Loin de ramener de la nuance dans le champs de ruines, les réactionnaires du web s’attachent à construire leur propre pensée unique à côté de la précédente. Parmi eux les tièdes sont ridiculisés, les dissidences sévèrement punies. La ligne est contre, mais la pente est droite[1]. Bien sûr, on se félicite d’être plus cultivé que le voisin, ce qui est généralement vrai. Mais on s’accorde ce monopole un peu trop rapidement, et puis on s’en targue, on s’en brasse, on s’en émeut. Et on s’en félicite. On se distribue des palmes. On s’applaudit chaudement. Problème : à bien y regarder, question culture, on reste des nains. Et, pour le coup, des nains très ressemblants.

C’est ainsi qu’on trouve, sur l’auto-proclamée réacosphère, le même texte répété à l’infini, à quelques heureuses exceptions près (qui ont toujours pour caractéristique première l’humilité, soit dit pour rattraper les wagons du billet de la veille), où les mêmes récriminations prévisibles s’attaquent aux mêmes sujets, et usent pour ce faire des mêmes références, utilisées de la même façon dans les mêmes contextes. Muray par exemple, qui ne méritait vraiment pas ça, se voit régulièrement convié, soit pour son “envie de pénal”, quand il s’agit de pester sur la judiciarisation du monde, soit par son festivus, quand l’auteur mal-pensant s’attaque aux plumes dans le cul, ennemi particulièrement redoutable contre lequel il pourra exercer son rare courage.
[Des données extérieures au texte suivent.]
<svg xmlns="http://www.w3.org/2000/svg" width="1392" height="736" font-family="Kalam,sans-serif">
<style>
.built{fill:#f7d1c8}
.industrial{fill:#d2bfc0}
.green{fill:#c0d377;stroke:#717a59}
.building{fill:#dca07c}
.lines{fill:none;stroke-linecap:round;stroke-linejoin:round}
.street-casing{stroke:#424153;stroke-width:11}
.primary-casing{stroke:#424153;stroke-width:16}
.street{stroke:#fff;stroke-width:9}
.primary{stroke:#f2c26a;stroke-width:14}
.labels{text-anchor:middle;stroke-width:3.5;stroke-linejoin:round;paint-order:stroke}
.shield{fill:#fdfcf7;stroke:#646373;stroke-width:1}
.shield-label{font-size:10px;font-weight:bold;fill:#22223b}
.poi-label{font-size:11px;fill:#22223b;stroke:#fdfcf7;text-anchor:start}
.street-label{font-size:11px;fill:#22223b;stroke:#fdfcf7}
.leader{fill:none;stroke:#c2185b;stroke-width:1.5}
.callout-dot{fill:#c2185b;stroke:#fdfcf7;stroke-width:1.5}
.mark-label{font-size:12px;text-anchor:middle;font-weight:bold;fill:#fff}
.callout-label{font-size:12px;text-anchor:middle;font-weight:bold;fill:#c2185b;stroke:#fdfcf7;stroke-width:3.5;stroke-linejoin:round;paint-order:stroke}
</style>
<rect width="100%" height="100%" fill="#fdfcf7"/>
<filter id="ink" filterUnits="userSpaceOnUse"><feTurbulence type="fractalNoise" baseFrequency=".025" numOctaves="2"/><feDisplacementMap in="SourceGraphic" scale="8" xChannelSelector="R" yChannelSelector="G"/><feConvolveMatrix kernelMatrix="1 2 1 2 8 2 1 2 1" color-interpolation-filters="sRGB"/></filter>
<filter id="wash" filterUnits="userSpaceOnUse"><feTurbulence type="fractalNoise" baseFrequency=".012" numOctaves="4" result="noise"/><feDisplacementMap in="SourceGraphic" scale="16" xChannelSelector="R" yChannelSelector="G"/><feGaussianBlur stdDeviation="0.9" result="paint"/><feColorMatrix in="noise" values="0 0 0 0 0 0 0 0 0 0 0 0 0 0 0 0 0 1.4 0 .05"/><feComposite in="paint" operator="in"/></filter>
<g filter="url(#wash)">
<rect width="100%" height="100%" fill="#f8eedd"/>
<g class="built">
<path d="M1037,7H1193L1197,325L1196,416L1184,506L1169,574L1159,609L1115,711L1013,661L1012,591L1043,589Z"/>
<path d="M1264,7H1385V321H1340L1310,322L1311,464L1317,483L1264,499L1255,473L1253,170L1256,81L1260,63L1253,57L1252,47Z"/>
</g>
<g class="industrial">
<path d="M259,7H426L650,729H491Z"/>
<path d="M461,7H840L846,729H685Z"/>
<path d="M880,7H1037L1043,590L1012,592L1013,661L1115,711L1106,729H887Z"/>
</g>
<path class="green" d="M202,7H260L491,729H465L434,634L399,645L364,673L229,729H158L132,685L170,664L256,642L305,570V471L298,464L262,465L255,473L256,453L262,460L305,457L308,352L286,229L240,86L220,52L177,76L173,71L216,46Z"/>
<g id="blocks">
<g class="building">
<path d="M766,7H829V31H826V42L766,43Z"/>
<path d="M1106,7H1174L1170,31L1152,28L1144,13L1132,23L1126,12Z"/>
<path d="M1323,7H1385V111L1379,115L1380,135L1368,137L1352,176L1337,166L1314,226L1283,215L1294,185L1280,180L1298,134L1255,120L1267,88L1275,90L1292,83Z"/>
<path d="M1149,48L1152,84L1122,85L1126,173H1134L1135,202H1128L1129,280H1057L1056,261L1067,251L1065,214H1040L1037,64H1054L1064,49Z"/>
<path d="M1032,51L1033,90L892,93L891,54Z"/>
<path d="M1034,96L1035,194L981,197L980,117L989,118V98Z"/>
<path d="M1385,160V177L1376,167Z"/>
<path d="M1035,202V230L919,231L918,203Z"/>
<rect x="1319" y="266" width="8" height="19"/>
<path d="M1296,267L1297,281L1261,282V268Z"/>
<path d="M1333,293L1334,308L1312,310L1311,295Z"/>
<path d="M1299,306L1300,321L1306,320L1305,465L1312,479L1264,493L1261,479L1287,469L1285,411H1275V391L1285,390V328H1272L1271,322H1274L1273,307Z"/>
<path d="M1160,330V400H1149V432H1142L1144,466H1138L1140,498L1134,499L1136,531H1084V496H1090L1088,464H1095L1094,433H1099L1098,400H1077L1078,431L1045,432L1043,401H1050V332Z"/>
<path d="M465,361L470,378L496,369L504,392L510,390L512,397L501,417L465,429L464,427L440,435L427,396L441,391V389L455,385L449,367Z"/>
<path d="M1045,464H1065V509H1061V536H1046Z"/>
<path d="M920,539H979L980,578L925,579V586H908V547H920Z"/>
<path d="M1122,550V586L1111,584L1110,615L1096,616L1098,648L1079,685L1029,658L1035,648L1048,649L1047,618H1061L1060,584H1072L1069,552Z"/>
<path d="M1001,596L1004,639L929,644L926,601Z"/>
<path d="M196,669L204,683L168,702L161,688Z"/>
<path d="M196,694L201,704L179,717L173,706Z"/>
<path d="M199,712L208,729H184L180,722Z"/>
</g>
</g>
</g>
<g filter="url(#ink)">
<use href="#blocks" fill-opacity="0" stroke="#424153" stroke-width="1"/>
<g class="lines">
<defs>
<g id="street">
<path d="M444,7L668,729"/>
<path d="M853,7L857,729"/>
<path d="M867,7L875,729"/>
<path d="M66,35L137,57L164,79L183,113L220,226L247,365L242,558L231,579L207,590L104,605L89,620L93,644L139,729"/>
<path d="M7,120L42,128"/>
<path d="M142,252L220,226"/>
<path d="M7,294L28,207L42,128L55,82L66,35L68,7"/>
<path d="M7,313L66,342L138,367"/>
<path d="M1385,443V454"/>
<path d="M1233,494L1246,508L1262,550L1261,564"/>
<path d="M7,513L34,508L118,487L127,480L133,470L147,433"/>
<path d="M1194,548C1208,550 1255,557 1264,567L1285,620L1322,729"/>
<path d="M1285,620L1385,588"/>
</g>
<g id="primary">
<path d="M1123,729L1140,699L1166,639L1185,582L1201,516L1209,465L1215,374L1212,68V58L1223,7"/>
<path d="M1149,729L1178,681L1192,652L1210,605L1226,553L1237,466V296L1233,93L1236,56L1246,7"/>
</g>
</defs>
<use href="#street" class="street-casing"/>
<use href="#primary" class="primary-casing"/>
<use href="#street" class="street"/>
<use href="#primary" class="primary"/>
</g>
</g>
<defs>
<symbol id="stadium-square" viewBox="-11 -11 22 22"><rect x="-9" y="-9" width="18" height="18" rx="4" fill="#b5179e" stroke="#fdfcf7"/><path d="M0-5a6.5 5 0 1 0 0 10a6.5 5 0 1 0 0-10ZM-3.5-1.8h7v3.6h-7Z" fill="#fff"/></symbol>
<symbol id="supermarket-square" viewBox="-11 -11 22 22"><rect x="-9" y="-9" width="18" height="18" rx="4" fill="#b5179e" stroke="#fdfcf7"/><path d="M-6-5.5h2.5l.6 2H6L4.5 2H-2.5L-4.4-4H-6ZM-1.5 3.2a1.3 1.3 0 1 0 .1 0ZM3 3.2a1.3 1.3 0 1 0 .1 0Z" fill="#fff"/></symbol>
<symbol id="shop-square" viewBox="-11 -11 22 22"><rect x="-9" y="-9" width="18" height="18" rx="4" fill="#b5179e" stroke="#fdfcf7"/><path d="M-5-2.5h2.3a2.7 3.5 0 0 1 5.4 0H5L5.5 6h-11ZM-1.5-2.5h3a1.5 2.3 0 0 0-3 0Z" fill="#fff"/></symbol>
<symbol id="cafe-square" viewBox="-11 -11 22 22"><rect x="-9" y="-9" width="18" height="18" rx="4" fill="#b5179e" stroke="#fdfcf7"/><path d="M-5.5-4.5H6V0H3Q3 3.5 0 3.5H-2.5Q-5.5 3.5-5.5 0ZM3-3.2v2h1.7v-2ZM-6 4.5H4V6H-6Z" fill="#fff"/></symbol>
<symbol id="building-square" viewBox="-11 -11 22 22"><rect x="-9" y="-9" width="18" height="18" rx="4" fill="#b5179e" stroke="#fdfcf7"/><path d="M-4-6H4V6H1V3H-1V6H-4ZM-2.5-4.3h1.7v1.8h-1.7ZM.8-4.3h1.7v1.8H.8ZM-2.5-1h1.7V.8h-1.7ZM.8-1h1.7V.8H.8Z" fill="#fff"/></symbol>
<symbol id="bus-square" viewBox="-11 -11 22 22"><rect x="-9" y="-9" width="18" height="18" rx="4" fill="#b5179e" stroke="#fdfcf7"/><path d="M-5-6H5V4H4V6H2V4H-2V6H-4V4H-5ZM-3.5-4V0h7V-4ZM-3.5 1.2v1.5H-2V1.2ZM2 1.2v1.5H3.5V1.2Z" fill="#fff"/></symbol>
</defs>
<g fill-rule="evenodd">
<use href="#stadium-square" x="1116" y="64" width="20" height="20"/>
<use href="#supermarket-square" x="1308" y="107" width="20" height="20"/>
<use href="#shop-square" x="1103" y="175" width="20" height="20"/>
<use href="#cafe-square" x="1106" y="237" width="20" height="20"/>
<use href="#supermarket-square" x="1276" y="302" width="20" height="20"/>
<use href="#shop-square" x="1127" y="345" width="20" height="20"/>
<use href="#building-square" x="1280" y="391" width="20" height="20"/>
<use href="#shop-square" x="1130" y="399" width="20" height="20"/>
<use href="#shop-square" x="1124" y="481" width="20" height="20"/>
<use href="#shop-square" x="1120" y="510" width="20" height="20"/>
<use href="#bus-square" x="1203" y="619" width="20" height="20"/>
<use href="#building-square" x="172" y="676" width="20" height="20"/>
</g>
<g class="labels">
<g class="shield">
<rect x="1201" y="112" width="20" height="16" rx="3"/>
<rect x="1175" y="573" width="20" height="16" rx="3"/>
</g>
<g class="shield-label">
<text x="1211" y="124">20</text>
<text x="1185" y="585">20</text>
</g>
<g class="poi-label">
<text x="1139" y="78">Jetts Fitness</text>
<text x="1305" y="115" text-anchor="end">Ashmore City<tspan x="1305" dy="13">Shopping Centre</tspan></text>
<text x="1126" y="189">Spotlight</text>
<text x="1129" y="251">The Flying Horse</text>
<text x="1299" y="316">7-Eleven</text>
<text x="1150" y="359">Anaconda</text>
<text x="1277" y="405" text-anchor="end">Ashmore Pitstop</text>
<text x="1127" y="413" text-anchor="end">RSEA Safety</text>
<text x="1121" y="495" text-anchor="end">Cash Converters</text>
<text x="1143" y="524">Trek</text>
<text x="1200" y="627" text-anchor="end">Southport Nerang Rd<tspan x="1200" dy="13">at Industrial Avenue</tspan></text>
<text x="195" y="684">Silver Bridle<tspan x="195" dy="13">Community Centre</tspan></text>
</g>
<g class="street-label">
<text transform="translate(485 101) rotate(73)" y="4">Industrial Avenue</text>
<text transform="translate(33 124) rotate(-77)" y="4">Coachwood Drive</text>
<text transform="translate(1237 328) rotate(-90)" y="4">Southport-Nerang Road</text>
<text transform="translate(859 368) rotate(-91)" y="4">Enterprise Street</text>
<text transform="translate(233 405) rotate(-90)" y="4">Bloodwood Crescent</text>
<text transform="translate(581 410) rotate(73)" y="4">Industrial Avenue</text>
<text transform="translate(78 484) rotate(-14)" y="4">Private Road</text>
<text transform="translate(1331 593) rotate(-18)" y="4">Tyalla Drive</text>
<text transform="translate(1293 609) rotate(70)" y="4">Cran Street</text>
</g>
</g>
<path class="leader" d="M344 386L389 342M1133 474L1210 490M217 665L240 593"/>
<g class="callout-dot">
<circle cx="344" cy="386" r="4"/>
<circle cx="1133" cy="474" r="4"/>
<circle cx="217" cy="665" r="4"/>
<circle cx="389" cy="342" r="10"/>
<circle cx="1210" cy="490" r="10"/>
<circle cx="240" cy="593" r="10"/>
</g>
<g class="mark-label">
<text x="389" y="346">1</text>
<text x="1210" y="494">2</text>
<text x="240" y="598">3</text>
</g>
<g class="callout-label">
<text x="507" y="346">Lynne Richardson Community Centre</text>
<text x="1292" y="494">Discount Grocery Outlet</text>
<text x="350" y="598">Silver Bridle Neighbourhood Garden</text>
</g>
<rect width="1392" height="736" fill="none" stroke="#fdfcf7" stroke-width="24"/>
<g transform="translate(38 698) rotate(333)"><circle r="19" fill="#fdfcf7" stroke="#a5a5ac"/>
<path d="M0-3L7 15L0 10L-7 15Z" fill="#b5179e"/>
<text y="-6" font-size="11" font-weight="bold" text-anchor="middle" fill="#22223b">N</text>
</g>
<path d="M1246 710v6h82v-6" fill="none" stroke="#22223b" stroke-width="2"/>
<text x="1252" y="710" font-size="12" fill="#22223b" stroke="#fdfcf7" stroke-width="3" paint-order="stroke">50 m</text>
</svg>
Un procédé fréquent est commun à l’autre camp : construire son ennemi. Rien de tel qu’un adversaire servile, qui se fera le plaisir d’être détestable. Le dialogue imaginaire, genre tombé en désuétude pour une très bonne raison[2], du moins le croyait-on, revient en force, à la faveur des talents littéraires qu’on se prête ici ou là. C’est souvent plus subtil, et heureusement exempt de tout dialogue, mais le résultat est identique : en fait de géants, combattre des moulins, et se glorifier de les voir tourner en bourrique.

Je m’attends toujours, lorsque je tombe sur un de ces textes, à ce que quelques-unes des belles plumes et des esprits vifs que compte ce groupement l’étrillent en commentaire, se montrent pointilleux, exigent de la rigueur et hissent le pavillon de la raison souveraine. Loin de là : on laude, comme ailleurs. Aux grossiers montages photos, aux fieffés mensonges et aux raisonnements circulaires, nul ne trouve à redire, hormis les guignols d’en face, les rares qui s’aventurent en ces contrées inhospitalières où les autochtones les accueillent exactement de la même façon que si la situation était renversée. À se demander si l’idéal ne serait pas un réactionnaire plaidant pour l’islamisation de la France, ou une progressiste retirée au couvent.

Condition de la liberté : penser contre son camp.

Notes

[1] Si on m'avait dit, un jour, que je citerais du Jean-Pierre Raffarin, ou pas loin.

[2] On sait depuis Platon que c'est pénible à lire, niais, artificiel, et aussi éloigné de la vérité que pourrait l'être un univers où au-dessus d'une caverne transformée en salle de cinéma de quartier flotterait une sphère d'idées abstraites et toujours égales à elles-mêmes.